# altavoz de alarma con tres conexiones



## black_flowers (Abr 12, 2007)

hola, podeis echar un vistazo al altavoz de la foto adjunta(bueno en realidad no se si a esto se le puede llamar altavoz hasta dudo de que se pueda considerar un tema de audio). Tiene tres conexiones en lugar de dos ¿para qué pueden ser no había visto este tipo de altavocillos con tres nunca. bueno tan sólo lo había visto en los altavoces de tres vias pero dudo mucho de que este sea de tres vias je je.

un saludo.


----------



## Trinquete (Abr 12, 2007)

Hola black_flowers:
Este tipo de altavoz es un piezoelectrico,se suele utilizar en relojes y otros dispositivos para generar melodias ,para mí es muy corriente.
Un saludo.


----------



## tiopepe123 (Abr 12, 2007)

El corriente es con dos cables, el tercero es de realimentacion y se utiliza para oscilar  y generar el tono.

Un altavoz piezoelectrico puede actuar como microfono o como generador. Medio altavoz se utiliza como generador sonido y el pequeñito como microfono para autoescucharse, esta señal se amplifica con un simple transistor y se vuelve a inyectar, resultado un circuito muy sencillo y ademas funciona a la frecuencia de resonancia.

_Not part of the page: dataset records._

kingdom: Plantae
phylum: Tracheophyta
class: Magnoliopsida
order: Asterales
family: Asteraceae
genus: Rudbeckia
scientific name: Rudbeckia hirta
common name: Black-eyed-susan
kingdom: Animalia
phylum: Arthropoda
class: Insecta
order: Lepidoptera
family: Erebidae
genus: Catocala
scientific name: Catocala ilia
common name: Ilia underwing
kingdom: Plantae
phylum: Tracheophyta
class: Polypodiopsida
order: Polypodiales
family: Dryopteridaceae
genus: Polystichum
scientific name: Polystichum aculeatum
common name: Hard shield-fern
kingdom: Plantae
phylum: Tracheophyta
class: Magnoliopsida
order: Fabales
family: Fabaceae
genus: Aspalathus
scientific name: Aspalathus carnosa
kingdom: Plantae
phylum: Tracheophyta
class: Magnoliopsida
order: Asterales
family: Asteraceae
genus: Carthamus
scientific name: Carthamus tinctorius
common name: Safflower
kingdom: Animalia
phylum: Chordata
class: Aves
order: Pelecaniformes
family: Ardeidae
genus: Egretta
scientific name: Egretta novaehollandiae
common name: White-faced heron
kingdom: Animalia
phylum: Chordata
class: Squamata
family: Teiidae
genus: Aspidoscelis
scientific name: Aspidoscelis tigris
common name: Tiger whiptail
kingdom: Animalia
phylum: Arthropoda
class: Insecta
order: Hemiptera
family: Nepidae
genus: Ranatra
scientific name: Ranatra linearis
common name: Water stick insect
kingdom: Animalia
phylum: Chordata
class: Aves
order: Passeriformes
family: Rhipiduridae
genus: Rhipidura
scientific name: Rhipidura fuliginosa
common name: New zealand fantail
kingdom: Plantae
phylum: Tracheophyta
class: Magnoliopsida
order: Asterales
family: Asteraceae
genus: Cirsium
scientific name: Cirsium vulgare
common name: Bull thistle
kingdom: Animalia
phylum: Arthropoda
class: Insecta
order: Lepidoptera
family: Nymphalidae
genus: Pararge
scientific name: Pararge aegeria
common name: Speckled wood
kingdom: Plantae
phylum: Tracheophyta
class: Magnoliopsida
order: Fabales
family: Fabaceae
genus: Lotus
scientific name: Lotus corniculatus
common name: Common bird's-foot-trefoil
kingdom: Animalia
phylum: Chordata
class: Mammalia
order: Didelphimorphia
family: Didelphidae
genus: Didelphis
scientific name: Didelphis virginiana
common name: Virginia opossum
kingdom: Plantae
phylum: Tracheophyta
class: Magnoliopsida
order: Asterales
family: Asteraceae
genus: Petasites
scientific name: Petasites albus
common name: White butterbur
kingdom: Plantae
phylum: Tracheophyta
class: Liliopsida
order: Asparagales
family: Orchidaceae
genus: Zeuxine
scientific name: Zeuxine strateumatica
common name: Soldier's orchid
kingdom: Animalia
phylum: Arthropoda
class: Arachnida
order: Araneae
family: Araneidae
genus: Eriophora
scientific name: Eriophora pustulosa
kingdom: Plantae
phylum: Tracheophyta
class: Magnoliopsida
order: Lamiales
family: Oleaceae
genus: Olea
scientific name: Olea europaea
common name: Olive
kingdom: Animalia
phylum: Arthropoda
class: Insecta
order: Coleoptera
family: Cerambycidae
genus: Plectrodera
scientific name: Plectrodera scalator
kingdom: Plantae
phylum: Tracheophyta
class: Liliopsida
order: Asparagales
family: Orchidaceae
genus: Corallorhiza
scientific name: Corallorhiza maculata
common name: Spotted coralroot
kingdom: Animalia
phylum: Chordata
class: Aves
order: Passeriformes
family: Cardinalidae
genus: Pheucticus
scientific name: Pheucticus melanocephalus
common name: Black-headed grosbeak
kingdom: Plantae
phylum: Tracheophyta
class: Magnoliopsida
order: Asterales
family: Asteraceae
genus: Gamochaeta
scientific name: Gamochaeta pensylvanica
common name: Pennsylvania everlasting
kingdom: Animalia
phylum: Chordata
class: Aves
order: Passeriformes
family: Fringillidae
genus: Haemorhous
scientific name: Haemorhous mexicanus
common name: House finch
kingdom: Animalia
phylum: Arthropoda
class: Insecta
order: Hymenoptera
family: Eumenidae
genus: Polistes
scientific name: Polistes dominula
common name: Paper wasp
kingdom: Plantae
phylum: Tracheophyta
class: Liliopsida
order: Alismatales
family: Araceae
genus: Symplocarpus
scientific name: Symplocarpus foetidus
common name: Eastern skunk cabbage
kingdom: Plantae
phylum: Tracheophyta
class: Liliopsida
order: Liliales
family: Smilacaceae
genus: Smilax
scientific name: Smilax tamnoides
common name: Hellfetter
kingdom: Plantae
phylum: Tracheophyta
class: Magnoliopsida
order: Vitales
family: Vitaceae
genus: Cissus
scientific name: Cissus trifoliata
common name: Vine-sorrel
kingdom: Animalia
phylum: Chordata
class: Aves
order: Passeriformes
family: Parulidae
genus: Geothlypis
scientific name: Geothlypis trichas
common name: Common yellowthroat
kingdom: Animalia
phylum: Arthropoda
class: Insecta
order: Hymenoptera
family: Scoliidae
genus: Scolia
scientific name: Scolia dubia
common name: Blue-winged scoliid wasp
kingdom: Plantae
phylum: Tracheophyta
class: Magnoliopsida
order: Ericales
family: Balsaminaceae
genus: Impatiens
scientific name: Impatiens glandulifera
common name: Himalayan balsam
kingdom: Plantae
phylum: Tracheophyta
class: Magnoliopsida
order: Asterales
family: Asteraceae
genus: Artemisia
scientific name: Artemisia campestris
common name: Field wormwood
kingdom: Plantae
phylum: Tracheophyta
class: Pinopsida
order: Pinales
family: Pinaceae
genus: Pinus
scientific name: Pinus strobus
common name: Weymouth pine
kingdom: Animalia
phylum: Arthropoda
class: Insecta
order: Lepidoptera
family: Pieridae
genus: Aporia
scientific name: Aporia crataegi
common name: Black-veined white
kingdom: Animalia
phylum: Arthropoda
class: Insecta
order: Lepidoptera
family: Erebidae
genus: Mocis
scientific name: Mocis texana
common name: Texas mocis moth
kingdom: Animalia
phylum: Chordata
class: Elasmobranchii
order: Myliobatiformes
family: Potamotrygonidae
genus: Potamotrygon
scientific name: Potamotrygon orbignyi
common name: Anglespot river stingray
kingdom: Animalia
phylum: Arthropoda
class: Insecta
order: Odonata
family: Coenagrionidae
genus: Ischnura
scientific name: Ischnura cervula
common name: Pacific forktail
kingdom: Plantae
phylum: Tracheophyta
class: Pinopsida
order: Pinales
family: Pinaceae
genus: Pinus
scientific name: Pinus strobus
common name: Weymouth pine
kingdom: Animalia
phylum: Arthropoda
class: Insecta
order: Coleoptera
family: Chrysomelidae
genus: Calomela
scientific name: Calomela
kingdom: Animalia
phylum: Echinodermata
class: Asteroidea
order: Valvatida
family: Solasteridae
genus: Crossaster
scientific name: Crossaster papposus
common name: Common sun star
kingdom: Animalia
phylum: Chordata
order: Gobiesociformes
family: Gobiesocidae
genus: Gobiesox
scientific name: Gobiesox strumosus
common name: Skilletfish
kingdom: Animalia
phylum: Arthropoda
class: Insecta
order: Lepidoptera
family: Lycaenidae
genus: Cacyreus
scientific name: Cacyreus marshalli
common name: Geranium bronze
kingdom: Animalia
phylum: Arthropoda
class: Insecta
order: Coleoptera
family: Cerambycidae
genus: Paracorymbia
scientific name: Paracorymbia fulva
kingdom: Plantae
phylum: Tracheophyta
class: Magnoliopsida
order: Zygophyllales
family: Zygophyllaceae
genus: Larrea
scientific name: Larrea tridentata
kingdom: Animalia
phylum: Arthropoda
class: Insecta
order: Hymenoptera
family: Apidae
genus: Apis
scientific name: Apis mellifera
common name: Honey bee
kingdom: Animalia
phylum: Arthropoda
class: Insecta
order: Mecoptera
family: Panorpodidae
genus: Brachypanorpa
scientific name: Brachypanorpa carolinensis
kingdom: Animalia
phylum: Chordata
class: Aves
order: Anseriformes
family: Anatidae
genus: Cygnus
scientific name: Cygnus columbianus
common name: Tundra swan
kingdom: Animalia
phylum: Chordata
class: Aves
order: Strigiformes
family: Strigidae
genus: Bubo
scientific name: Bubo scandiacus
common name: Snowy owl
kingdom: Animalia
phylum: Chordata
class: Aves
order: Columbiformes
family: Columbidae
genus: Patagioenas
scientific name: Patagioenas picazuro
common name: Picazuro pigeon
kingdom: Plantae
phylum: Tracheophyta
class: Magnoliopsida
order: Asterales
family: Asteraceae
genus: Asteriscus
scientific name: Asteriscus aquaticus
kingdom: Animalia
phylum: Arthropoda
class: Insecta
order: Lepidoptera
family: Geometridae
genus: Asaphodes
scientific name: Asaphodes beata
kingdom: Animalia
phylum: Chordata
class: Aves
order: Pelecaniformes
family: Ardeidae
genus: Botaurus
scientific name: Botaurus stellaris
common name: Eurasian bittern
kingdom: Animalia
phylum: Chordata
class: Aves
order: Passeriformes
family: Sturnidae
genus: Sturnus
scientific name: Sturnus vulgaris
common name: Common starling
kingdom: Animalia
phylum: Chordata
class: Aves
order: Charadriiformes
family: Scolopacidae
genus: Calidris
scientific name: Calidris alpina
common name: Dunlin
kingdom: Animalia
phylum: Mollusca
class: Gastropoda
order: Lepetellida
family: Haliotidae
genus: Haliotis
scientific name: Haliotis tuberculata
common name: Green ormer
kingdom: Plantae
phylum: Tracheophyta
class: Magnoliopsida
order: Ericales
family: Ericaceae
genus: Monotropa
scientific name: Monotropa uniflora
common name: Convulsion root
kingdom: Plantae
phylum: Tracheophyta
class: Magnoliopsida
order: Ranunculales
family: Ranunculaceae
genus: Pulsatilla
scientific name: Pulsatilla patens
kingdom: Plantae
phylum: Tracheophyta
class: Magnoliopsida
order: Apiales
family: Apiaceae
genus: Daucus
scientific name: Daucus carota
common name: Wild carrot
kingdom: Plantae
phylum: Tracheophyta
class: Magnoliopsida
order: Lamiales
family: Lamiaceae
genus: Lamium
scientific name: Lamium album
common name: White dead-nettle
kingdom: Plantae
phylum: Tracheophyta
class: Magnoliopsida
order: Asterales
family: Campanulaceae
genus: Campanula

Si lo metes en una cajita veras como cambia el tono.

Es un circuito autooscilante.
http://www.murata.com/catalog/p15e6.pdf


----------



## black_flowers (Abr 13, 2007)

es la alarma de un detector de humo, realmente suena muy alta cuando está en la caja. Pero lo que necesitaba es un poco saber cuales son los terminales normales y cual el de realimentacion. Me imagino que el blanco que es el que va al centro será el de realimentación no?


----------



## tiopepe123 (Abr 13, 2007)

vuelve  a leer mi post detenidamente que por esto me tomo la molestia de escribirlo correctamente.


----------



## black_flowers (Abr 14, 2007)

ok, je je, el del medio, o sea el blanco es el de realimentación muchas gracias.
Ahora necesito hacer algo más complicado lo pondré en otro post, veo que os son bastante familiares los piezoelectricos.

gracias


----------